The role of immune cells in the cleanup of apoptotic debris is highlighted in Figure 3, I and J. We labeled the sections with ddTUNEL, Fpg-ddTUNEL, and also with FITC–anti-CD3-ε, a marker of lymphocytes and macrophages. It can be seen that the immune cells are taking up DNA fragments (into the cytosol) and are associated with, but are not part of, the apoptotic bodies.
We measured the relative levels of modified bases and AP sites in the Fpg-ddTUNEL–positive DNA present in the apoptotic bodies. Tissue sections were treated with DNP-H and then labeled using ddTUNEL, Fpg-ddTUNEL, and FITC-labeled anti-DNP antibodies (Figure 3, K and L). The levels of Fpg-ddTUNEL positive DNA are unchanged, with respect to sections that had not undergone DNP-H treatment, indicating that the DNA in the apoptotic bodies has very few AP sites, but many Fpg-labile bases. We found that there is aldehyde/ketone DNP-H–positive material in the apoptotic bodies, but it is not associated with DNA and is almost certainly oxidized protein.
Figure 4 shows the formation of DNA 3′OH ends and modified bases using ddTUNEL and Fpg-ddTUNEL; along with green DNA (YoPro) (Figure 4, A–F) or green γ-H2A.X (FITC IgG) (Figure 4, G–L). Absolute quantification of the levels of the ddTUNEL and Fpg-ddTUNEL, in their respective cellular compartments, is beyond the scope of this publication, but the data from the sample shown in Figure 4 is tabulated in Table 1 to show the approximate average concentration of the probes, assuming that each section is 6 µm thick, in the cells shown. There are few 3′OH DNA nicks/breaks in the control cells, and they appear green in Figure 4A, but in Figure 4G, the background level of ddTUNEL-positive 3′OH ends is more apparent, as is the presence of γ-H2A.X, which is mostly found in the cytosol.

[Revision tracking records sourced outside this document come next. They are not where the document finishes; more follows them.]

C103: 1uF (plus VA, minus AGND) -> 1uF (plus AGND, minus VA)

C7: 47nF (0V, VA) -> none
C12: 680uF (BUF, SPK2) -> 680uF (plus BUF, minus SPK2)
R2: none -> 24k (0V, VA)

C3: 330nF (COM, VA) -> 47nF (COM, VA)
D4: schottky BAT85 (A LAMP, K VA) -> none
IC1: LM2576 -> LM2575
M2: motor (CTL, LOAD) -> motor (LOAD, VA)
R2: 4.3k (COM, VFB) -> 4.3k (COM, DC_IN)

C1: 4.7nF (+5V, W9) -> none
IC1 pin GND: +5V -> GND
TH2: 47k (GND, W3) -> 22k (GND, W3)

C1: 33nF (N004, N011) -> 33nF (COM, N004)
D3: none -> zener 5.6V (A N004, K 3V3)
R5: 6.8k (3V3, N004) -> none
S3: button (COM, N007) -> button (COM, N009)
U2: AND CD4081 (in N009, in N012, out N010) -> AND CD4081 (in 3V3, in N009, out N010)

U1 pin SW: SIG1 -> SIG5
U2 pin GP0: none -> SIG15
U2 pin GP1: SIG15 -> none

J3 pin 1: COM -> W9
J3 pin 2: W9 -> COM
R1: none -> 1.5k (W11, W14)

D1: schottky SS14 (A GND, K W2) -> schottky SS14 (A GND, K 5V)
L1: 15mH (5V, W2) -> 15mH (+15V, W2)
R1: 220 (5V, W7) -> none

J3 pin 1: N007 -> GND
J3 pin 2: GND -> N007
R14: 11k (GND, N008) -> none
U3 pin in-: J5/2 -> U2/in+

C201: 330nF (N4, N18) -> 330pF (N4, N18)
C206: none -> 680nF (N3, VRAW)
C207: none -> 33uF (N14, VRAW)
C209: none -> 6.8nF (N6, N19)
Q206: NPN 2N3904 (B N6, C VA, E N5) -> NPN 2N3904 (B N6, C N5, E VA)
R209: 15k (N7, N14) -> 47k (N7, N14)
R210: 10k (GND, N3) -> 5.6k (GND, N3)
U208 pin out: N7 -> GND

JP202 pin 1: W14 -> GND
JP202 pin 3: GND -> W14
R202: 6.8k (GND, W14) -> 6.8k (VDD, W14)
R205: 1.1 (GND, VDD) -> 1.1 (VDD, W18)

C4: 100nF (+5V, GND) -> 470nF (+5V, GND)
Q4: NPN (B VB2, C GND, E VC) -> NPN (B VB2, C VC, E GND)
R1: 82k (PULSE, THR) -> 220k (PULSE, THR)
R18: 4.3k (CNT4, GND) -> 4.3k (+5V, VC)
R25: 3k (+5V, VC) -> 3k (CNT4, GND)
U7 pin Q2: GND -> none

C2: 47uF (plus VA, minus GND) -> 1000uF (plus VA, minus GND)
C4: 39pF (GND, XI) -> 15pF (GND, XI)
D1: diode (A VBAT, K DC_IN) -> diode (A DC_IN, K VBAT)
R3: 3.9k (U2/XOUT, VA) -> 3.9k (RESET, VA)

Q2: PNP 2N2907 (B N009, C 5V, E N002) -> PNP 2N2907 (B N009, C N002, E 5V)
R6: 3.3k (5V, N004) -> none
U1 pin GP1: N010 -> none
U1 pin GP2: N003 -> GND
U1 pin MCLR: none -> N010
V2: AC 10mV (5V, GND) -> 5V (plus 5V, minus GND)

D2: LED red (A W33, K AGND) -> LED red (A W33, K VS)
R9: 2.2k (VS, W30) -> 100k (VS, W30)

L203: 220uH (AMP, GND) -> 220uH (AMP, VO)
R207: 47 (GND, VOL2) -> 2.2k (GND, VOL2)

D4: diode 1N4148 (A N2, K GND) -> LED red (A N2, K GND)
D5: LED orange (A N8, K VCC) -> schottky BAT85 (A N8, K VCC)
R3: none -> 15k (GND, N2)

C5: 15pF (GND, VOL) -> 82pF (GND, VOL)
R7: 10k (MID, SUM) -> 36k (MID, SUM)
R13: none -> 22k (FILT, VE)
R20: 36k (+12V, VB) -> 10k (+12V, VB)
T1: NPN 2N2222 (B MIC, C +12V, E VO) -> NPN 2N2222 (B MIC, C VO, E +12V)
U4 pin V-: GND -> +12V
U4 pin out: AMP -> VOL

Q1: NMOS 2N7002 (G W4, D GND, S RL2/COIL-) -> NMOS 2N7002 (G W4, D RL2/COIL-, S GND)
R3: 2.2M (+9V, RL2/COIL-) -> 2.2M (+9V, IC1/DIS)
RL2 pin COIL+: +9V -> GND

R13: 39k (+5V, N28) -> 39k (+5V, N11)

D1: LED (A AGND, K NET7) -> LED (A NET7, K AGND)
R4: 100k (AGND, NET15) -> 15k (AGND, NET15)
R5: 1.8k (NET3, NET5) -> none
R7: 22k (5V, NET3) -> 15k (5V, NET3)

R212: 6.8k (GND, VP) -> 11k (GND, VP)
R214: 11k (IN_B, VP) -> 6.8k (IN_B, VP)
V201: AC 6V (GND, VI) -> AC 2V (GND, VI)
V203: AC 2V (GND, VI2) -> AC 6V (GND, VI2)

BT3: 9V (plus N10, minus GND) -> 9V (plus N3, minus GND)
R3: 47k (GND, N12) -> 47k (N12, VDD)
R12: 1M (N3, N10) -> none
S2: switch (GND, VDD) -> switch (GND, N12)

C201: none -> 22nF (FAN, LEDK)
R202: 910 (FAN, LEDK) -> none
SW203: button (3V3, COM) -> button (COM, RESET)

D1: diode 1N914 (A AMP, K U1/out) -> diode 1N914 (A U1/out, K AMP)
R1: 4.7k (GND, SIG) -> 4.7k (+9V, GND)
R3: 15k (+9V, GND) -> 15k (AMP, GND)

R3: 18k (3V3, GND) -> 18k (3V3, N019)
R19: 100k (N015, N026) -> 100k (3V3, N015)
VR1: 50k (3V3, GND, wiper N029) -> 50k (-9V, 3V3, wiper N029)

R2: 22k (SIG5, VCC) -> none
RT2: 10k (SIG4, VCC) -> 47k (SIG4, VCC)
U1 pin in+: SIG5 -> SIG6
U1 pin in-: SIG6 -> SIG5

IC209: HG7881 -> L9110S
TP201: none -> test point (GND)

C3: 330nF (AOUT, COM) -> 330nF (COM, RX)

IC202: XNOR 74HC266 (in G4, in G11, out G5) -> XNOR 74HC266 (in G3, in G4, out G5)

Exposure of U87 cells to various modifying agents
H2O2 treatment. Hydrogen peroxide–treated cells (Figure 4, B and H) show the formation of blebs that are positively stained for both γ-H2A.X and ddTUNEL. ddTUNEL-positive DNA is found at very high levels in the cytosol, mostly within small vesicles, and 3′OH levels are low within the nucleus.
The red Fpg-ddTUNEL is also unevenly distributed; DNA that contains high levels of oxidized bases and AP sites appear to be exported from the nucleus and then concentrated up in the apoptotic vesicles. There appears to be a high degree of heterogeneity in the composition of these apoptotic vesicles, with respect to the levels of γ-H2A.X, ddTUNEL, and Fpg-ddTUNEL–positive DNA. The insert in Figure 3H is an enlargement of the indicated portion of these vesicles and conveys the degree of heterogeneity.
Paraquat treatment. Paraquat, which generates both superoxide and H2O2, has a completely different death signature to H2O2, with no evidence of blebbing. ddTUNEL correlates with γ-H2A.X and is mostly cytosolic and found in the small vesicles (Figure 4, C and I). It again appears that Fpg-ddTUNEL–positive oxidized DNA is exported out of the nucleus and concentrated into vesicles. This oxidized ddTUNEL-positive DNA is clearly associated with γ-H2A.X, as shown by the presence of the bright white spots (Figure 4I).
Carmustine and temozolomide treatment. Many chemotherapeutic agents, including temozolomide and carmustine, derive their toxicity from the acylation of the N7 position of guanine. The ability of Fpg to directly remove N7 methyl and ethyl guanine lesions is poor. However, both these modified residues can undergo slow ring opening to form formamidopyrimidines, which act as substrates for Fpg. In addition, the formation of bulky adducts in the N7 position, which are generally good Fpg substrates, occurs in vivo upon exposure of mammalian cells to carmustine (29). Bodell and coworkers (29) demonstrated that in mammalian cells, N7-(2-hydroxyethyl)guanine, N7-(2-chloroethyl) guanine, and eight other species were the major adducts following carmustine treatment. In addition, in mammalian cells, N7 methyl and ethyl guanine lesions are processed by the enzyme N-methylpurine DNA glycosylase (MPG), which removes these residues to generate AP sites. In contrast, the lesions 3-methyladenine and O6-methylguanine are primarily species responsible for temozolomide toxicity, and these lesions are also removed by MPG, generating AP sites. Therefore, treatment of cells with chemotherapeutic agents, such as carmustine and temozolomide, generates a variety of Fpg-positive species, which may be measured using Fpg-ddTUNEL.